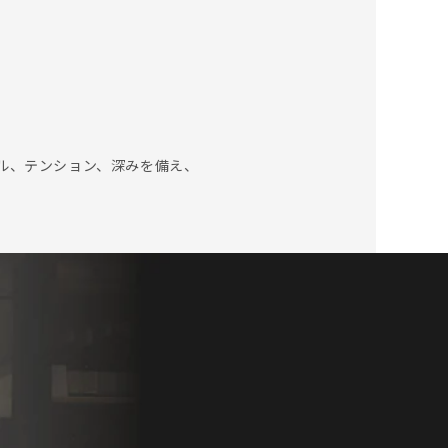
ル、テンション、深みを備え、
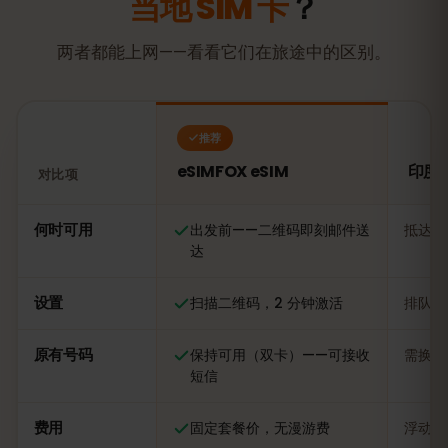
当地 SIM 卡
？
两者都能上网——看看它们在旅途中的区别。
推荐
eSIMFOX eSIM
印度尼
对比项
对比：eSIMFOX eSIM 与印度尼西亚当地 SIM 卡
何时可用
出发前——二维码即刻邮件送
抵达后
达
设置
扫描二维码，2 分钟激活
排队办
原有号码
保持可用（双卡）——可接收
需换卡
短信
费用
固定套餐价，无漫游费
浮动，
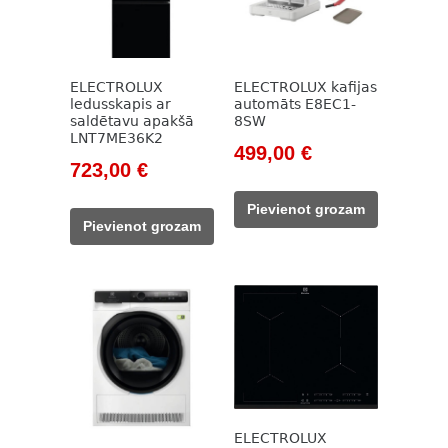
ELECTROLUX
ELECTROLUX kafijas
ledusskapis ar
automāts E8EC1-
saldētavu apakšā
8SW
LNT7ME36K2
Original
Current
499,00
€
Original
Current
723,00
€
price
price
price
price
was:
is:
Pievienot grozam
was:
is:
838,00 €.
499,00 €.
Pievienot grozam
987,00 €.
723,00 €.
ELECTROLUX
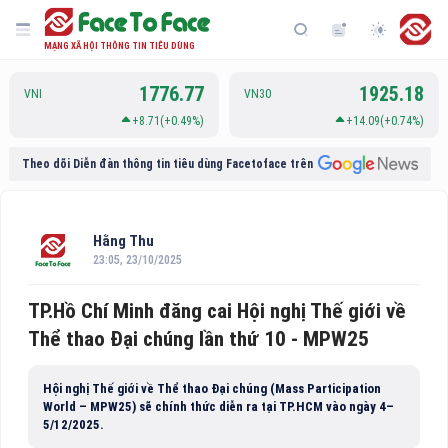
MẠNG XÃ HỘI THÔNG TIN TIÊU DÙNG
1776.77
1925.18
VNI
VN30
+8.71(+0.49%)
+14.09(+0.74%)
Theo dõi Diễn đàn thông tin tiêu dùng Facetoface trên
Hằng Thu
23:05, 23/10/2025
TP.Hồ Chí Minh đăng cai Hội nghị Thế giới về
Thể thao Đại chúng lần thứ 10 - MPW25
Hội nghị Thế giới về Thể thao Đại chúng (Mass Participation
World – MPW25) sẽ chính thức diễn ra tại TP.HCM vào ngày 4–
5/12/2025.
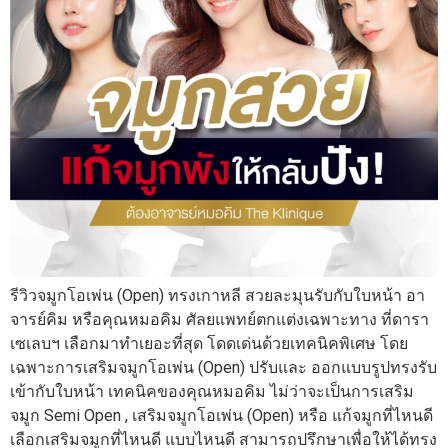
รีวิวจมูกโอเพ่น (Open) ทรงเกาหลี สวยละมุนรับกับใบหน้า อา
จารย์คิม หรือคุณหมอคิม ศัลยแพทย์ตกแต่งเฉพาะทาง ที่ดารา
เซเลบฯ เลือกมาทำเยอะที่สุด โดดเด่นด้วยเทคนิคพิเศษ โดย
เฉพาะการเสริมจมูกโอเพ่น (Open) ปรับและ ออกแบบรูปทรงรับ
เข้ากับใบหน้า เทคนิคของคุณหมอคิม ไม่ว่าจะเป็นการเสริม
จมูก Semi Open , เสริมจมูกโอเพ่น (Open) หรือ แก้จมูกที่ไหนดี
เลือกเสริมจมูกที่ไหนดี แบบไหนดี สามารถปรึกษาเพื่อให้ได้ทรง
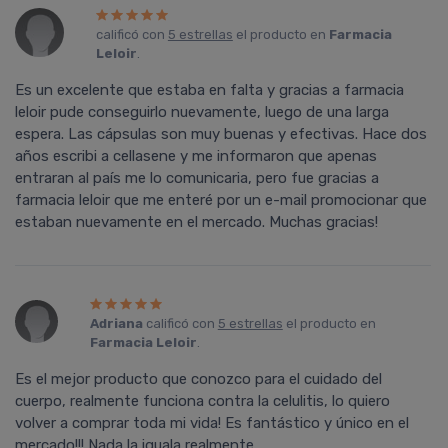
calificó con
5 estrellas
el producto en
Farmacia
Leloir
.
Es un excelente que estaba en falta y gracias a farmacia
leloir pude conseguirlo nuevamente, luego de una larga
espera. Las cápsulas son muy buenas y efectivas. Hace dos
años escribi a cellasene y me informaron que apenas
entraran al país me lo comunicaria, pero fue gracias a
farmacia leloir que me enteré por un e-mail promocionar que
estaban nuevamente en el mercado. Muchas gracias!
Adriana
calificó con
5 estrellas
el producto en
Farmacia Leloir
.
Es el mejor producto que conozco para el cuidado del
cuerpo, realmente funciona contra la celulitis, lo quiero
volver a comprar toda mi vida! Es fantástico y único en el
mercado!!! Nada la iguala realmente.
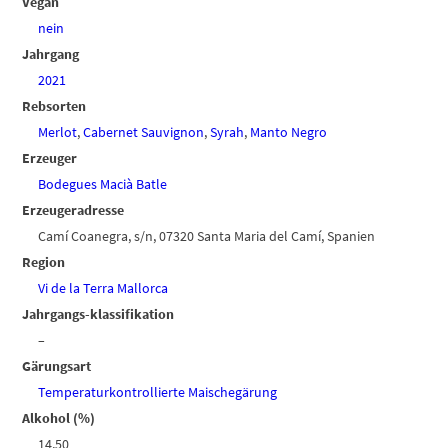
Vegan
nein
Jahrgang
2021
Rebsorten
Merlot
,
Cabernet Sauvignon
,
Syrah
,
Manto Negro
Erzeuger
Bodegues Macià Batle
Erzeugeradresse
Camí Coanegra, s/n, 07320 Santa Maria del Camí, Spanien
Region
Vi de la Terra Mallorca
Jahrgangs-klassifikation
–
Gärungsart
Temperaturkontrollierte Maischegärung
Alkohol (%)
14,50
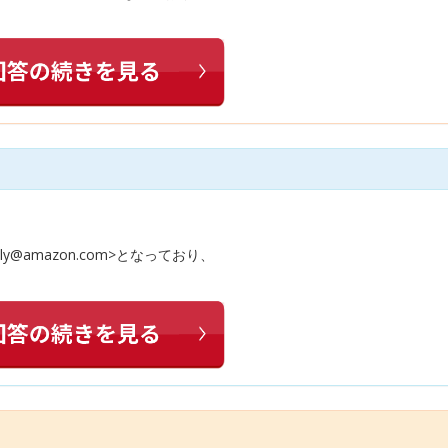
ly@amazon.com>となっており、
————————
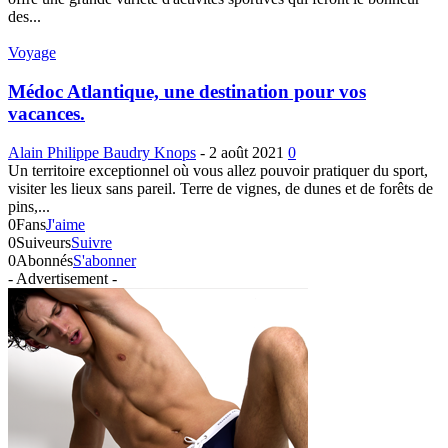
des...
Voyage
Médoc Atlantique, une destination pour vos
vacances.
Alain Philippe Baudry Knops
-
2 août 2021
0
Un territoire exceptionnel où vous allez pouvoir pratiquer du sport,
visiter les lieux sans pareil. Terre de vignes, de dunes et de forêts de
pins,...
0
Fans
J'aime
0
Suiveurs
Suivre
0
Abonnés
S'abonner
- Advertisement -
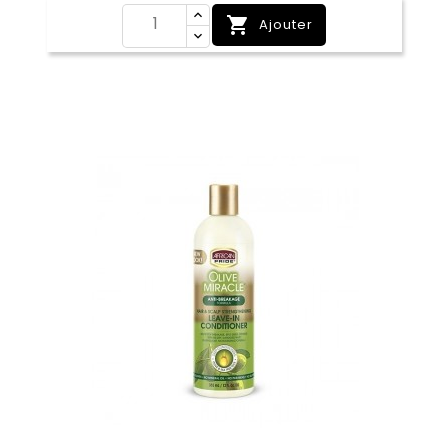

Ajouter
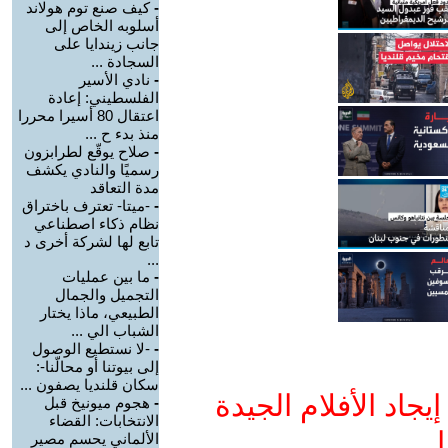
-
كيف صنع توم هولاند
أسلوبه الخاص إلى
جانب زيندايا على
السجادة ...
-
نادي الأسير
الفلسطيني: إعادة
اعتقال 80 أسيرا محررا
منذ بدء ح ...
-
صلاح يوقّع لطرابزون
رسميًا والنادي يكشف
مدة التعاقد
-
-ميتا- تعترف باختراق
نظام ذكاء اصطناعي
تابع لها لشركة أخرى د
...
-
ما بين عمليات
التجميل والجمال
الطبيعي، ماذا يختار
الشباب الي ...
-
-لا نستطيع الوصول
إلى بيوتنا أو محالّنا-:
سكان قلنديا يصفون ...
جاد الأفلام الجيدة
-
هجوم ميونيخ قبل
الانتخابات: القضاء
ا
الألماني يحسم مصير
————————
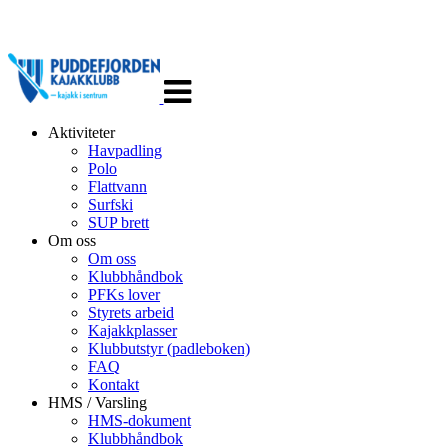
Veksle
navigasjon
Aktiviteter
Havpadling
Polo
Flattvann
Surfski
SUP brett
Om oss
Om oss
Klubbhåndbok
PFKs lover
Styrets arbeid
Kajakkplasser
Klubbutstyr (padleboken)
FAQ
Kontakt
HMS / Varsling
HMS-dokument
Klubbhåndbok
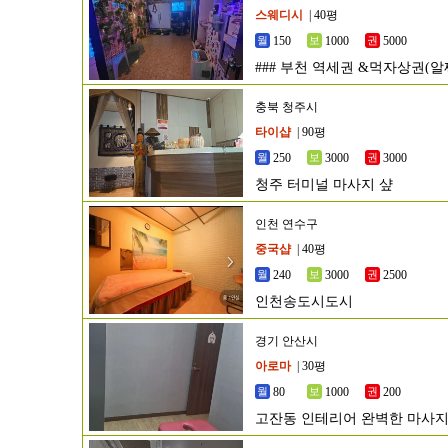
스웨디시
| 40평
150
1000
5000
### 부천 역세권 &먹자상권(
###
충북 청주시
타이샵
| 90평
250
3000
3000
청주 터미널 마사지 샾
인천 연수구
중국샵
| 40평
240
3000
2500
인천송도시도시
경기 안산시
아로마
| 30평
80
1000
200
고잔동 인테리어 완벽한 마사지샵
————————
Aim of the exercise:
Copy out in full every line above that contains the word "giới".

Exercise result:
TP.Hồ Chí Minh đăng cai Hội nghị Thế giới về
Hội nghị Thế giới về Thể thao Đại chúng (Mass Participation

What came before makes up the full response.